152.5 x 3 x 3 sets - (336 lbs) RPE 9, 8, 8 these were good
Pretty happy with the single at 170 but it was all hard work today. Legs were pretty sore.
Leg ext
70 x 3 sets - 15, 15 14
Then Drop to
40 - failure - 13
Pain!!! But a good pain.
Db bench
Warm up 35 x 6
47.5 x 6 x 4 sets - (105 lbs)
First set felt so easy. Very nice reps all the way through.
10 min warm up
4 min tabata session
14 min cool down
For those of you with good maths you will notice that only adds up to 28. That’s because a spend 2 mins after the tabata intervals trying to breath and not throw up.
Deadlift
Bar x 10
60 x 5
100 x 3
140 x 2
Belt
160 x 1
180 x 1
200 x 1 (440 lbs) - RPE 10 that was tough
Drop 20% for back off sets
160 x 3 x 3 sets (352 lbs) - RPE 7, 7, 7
Top single was a fight.

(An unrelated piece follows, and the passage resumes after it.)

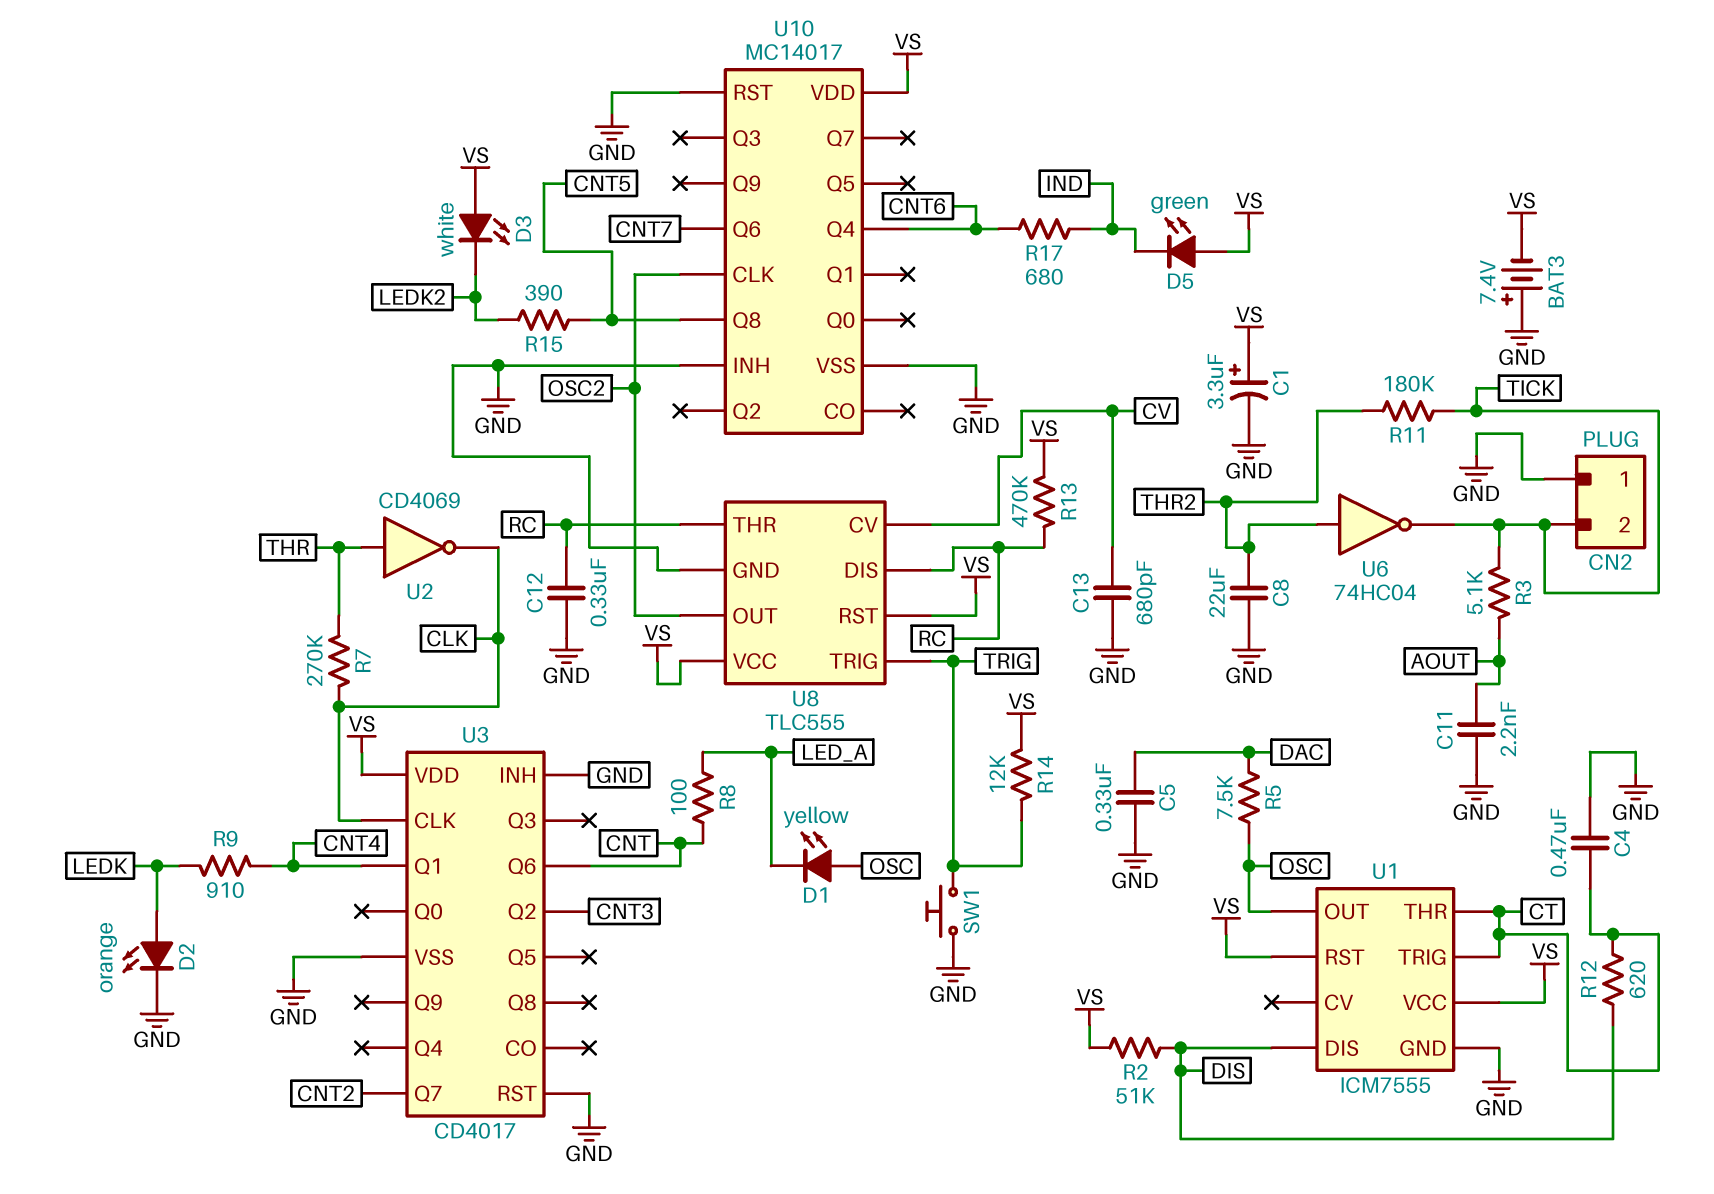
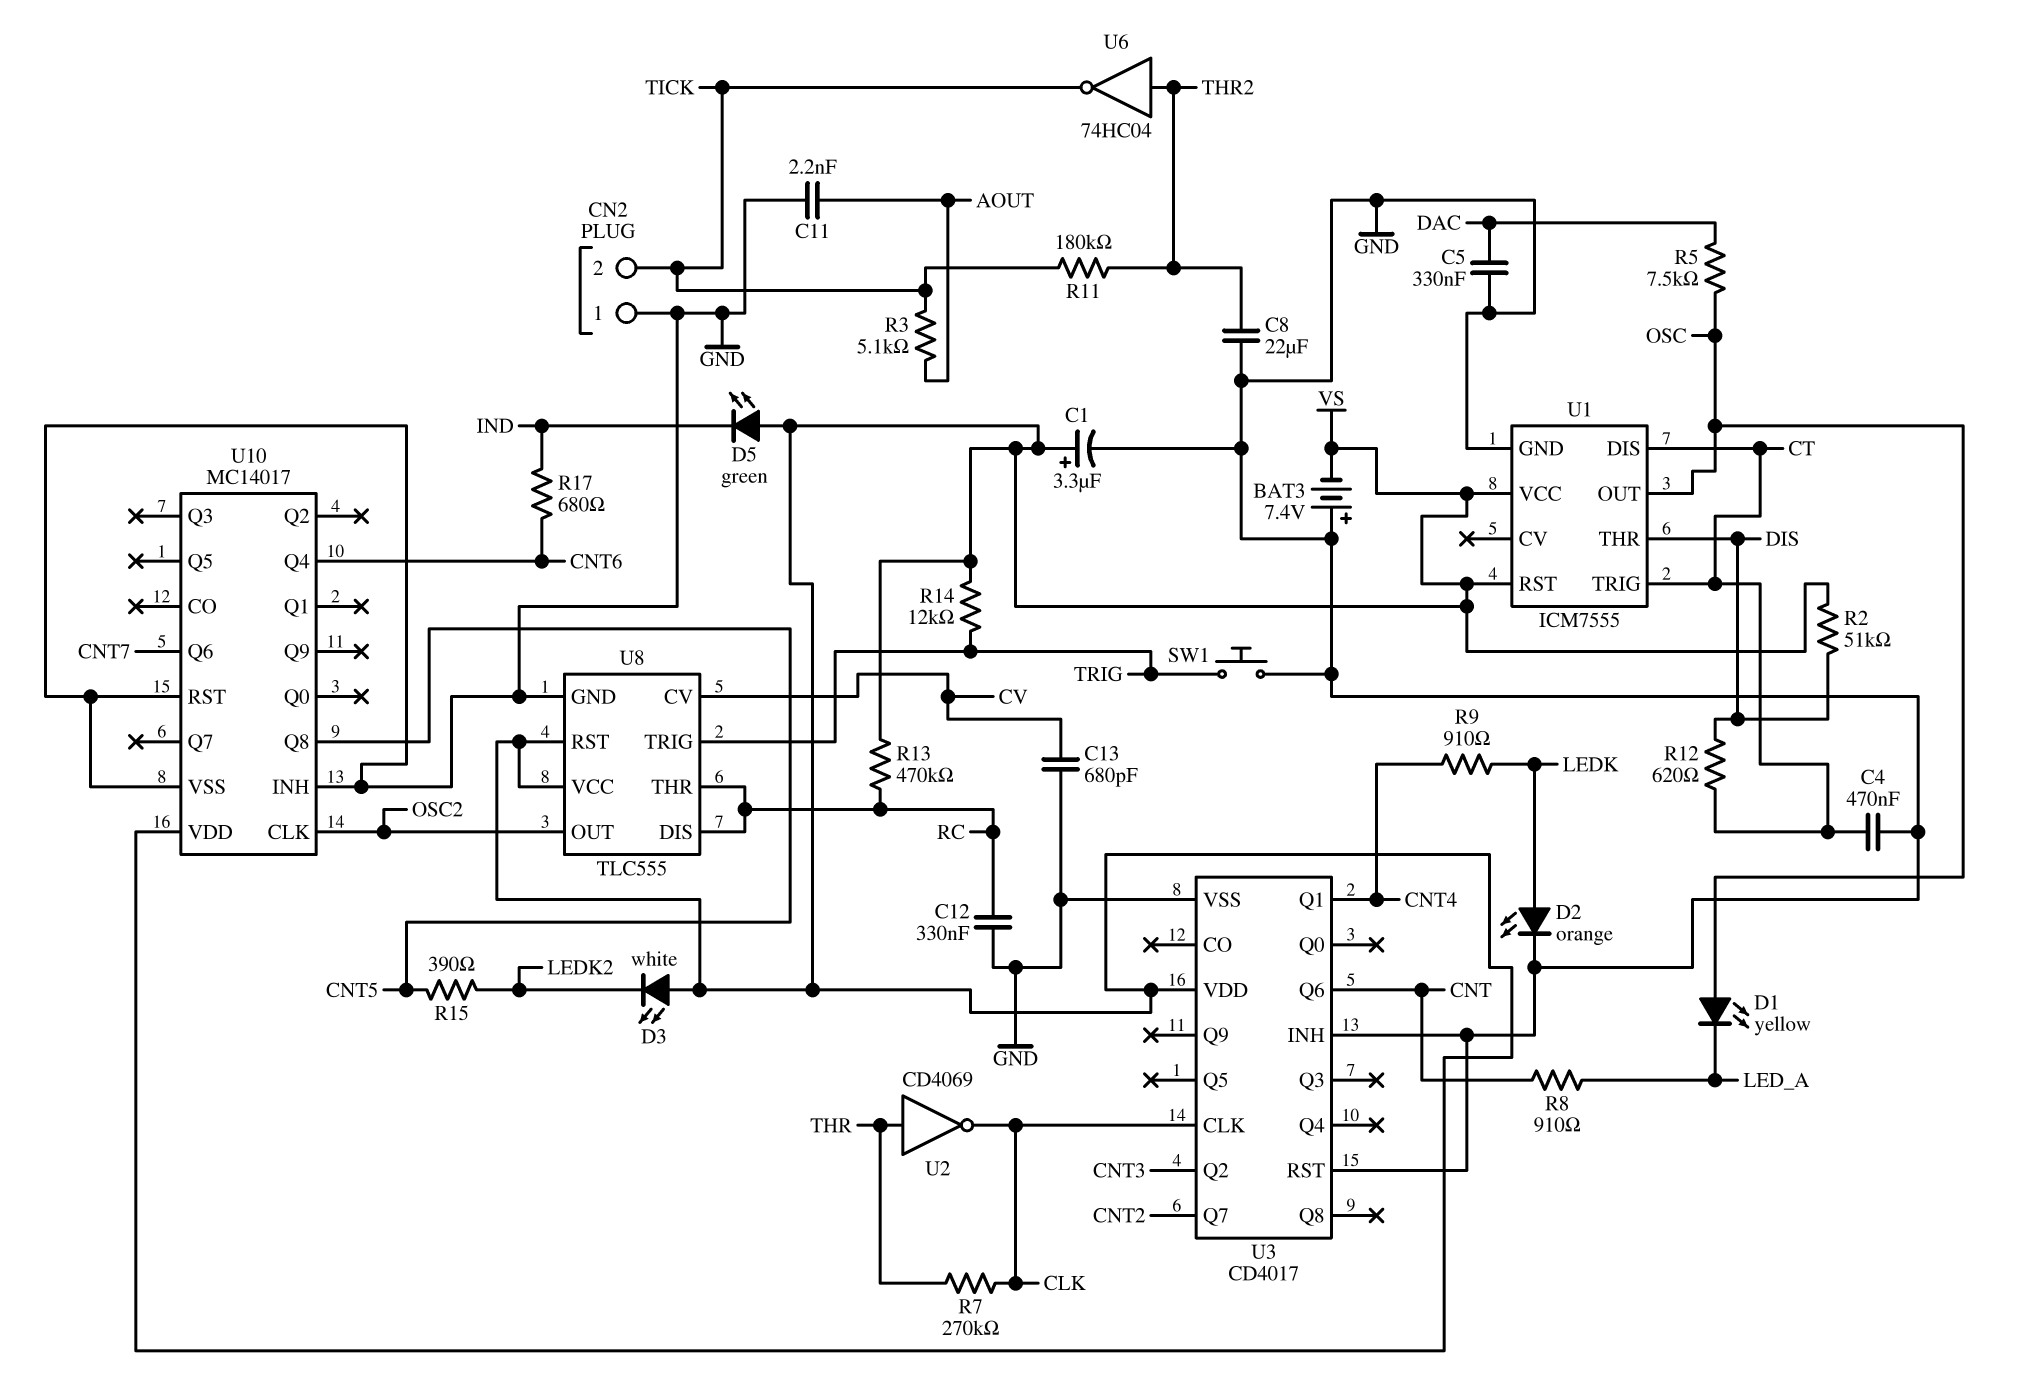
R8: 100 (CNT, LED_A) -> 910 (CNT, LED_A)
U1 pin DIS: DIS -> CT
U1 pin THR: CT -> DIS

Back of sets moved really well. Back was proper tight after though.
Hammer Inc press
62.5 x 10 x 3 sets
10, 10, 10 ( last. 2 reps were partials)
Light weight baby!!! This was proper hard work. Quality
Hammer row
50 x 10 x 3 sets
10, 10, 10
Good stuff.
Pull ups
3 sets -
8, 8, 8
These were a struggle tonight.
Hammer curls
17.5 x 12 x 3 sets
Very happy with this one. Tip single for deadlift was a grind but still happy to pull 200 when fatigued without any real peak. All I can say is ‘Quality’.